Exercise objective: Recast part of the listing as a two-column CSV with the headers field and value. Give one row per line, with each entry in its own quoted field and any line breaks turned into spaces. Begin at the line that has "name author: W. Boott" and stop after the line that has "genus: Cinna".

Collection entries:
--
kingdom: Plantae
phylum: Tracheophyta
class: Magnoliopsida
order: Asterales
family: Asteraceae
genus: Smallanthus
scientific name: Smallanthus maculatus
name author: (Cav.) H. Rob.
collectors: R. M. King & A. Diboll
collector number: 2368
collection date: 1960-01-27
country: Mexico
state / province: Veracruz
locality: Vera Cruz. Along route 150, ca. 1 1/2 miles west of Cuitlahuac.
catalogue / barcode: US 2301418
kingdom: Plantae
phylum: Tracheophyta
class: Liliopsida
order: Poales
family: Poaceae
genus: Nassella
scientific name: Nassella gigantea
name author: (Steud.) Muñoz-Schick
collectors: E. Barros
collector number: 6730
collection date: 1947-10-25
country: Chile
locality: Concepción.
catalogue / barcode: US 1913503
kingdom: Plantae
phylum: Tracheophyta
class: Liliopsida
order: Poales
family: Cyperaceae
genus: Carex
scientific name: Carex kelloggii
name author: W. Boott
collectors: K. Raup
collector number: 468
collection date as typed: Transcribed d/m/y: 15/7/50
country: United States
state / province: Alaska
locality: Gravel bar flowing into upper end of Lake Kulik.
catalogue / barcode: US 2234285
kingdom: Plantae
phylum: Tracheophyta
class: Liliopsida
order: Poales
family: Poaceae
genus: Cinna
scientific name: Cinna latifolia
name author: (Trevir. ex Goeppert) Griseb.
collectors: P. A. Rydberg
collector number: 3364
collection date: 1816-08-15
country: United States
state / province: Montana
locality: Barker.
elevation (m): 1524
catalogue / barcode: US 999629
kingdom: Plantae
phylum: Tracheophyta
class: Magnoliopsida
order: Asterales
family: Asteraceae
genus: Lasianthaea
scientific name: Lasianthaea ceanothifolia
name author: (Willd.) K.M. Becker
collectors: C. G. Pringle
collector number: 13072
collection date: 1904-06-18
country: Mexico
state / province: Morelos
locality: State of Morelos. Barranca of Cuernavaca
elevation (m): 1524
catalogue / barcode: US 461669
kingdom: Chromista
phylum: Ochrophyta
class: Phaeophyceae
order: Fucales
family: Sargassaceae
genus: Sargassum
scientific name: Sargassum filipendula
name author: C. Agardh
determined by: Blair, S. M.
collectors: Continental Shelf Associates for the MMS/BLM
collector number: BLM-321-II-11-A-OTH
--
Final answer:
field,value
"name author:","W. Boott"
"collectors:","K. Raup"
"collector number:","468"
"collection date as typed:","Transcribed d/m/y: 15/7/50"
"country:","United States"
"state / province:","Alaska"
"locality:","Gravel bar flowing into upper end of Lake Kulik."
"catalogue / barcode:","US 2234285"
"kingdom:","Plantae"
"phylum:","Tracheophyta"
"class:","Liliopsida"
"order:","Poales"
"family:","Poaceae"
"genus:","Cinna"